Before sending, verify your link patterns:

  1. Run through Mail-Tester — it flags problematic link patterns
  2. Check link domains against URIBL/SURBL — ensure no linked domain is listed
  3. Verify redirect chains — follow each link and count the hops
  4. Test with images off — make sure links are in text, not only in images
  5. Verify HTTPS on all URLs including your tracking domain

If your email templates have complex link structures and you're seeing unexplained deliverability issues, schedule a deliverability audit — I'll trace every link in your templates and identify the problematic patterns.

Sources


v1.0 · April 2026

Frequently Asked Questions

Do URL shorteners hurt email deliverability?

Yes. Public URL shorteners like bit.ly, tinyurl.com, and goo.gl are heavily associated with spam and phishing. Spam filters flag them because they obscure the actual destination. Use your own branded tracking domain instead.
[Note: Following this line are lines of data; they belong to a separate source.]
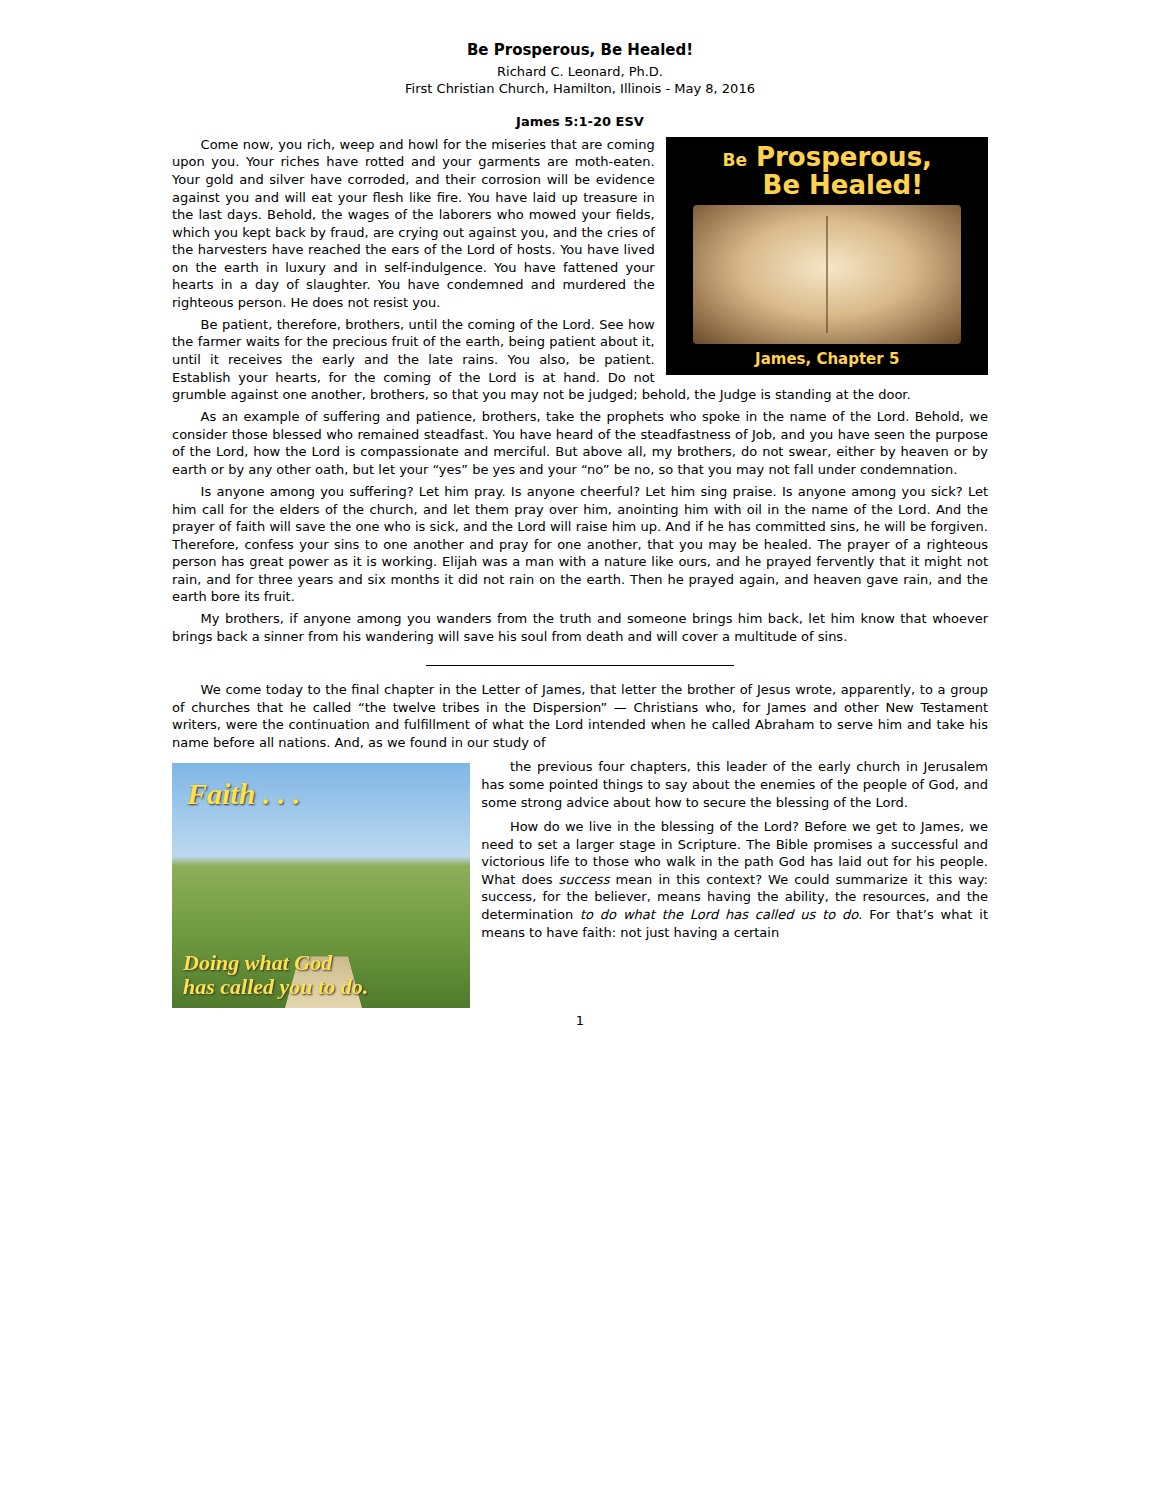Be Prosperous, Be Healed!
Richard C. Leonard, Ph.D.
First Christian Church, Hamilton, Illinois - May 8, 2016
James 5:1-20 ESV
Be Prosperous,
Be Healed!
James, Chapter 5
Come now, you rich, weep and howl for the miseries that are coming upon you. Your riches have rotted and your garments are moth-eaten. Your gold and silver have corroded, and their corrosion will be evidence against you and will eat your flesh like fire. You have laid up treasure in the last days. Behold, the wages of the laborers who mowed your fields, which you kept back by fraud, are crying out against you, and the cries of the harvesters have reached the ears of the Lord of hosts. You have lived on the earth in luxury and in self-indulgence. You have fattened your hearts in a day of slaughter. You have condemned and murdered the righteous person. He does not resist you.
Be patient, therefore, brothers, until the coming of the Lord. See how the farmer waits for the precious fruit of the earth, being patient about it, until it receives the early and the late rains. You also, be patient. Establish your hearts, for the coming of the Lord is at hand. Do not grumble against one another, brothers, so that you may not be judged; behold, the Judge is standing at the door.
As an example of suffering and patience, brothers, take the prophets who spoke in the name of the Lord. Behold, we consider those blessed who remained steadfast. You have heard of the steadfastness of Job, and you have seen the purpose of the Lord, how the Lord is compassionate and merciful. But above all, my brothers, do not swear, either by heaven or by earth or by any other oath, but let your “yes” be yes and your “no” be no, so that you may not fall under condemnation.
Is anyone among you suffering? Let him pray. Is anyone cheerful? Let him sing praise. Is anyone among you sick? Let him call for the elders of the church, and let them pray over him, anointing him with oil in the name of the Lord. And the prayer of faith will save the one who is sick, and the Lord will raise him up. And if he has committed sins, he will be forgiven. Therefore, confess your sins to one another and pray for one another, that you may be healed. The prayer of a righteous person has great power as it is working. Elijah was a man with a nature like ours, and he prayed fervently that it might not rain, and for three years and six months it did not rain on the earth. Then he prayed again, and heaven gave rain, and the earth bore its fruit.
My brothers, if anyone among you wanders from the truth and someone brings him back, let him know that whoever brings back a sinner from his wandering will save his soul from death and will cover a multitude of sins.
We come today to the final chapter in the Letter of James, that letter the brother of Jesus wrote, apparently, to a group of churches that he called “the twelve tribes in the Dispersion” — Christians who, for James and other New Testament writers, were the continuation and fulfillment of what the Lord intended when he called Abraham to serve him and take his name before all nations. And, as we found in our study of
Faith . . .
Doing what God
has called you to do.
the previous four chapters, this leader of the early church in Jerusalem has some pointed things to say about the enemies of the people of God, and some strong advice about how to secure the blessing of the Lord.
How do we live in the blessing of the Lord? Before we get to James, we need to set a larger stage in Scripture. The Bible promises a successful and victorious life to those who walk in the path God has laid out for his people. What does success mean in this context? We could summarize it this way: success, for the believer, means having the ability, the resources, and the determination to do what the Lord has called us to do. For that’s what it means to have faith: not just having a certain
1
Does click tracking affect deliverability?

Click tracking itself doesn't hurt deliverability as long as your tracking domain has good reputation. Problems arise when the tracking domain is new (no reputation), blacklisted, or shared with other senders who have damaged it.

How many links can I include in an email?

There's no strict limit, but excessive links (20+) in a short email increase spam scores. Focus on having a reasonable number of relevant links. A newsletter with 10-15 links in a long email is fine; 15 links in a 3-sentence email is suspicious.

Should email links use HTTP or HTTPS?

Always HTTPS. HTTP links are flagged as less trustworthy by modern spam filters, and browsers show security warnings when users click them. Ensure your tracking domain and destination URLs both use HTTPS.

Do broken links affect deliverability?

Broken links (404s) don't directly affect deliverability, but they damage engagement metrics. Users who click a broken link are more likely to mark you as spam or disengage, which hurts your reputation indirectly.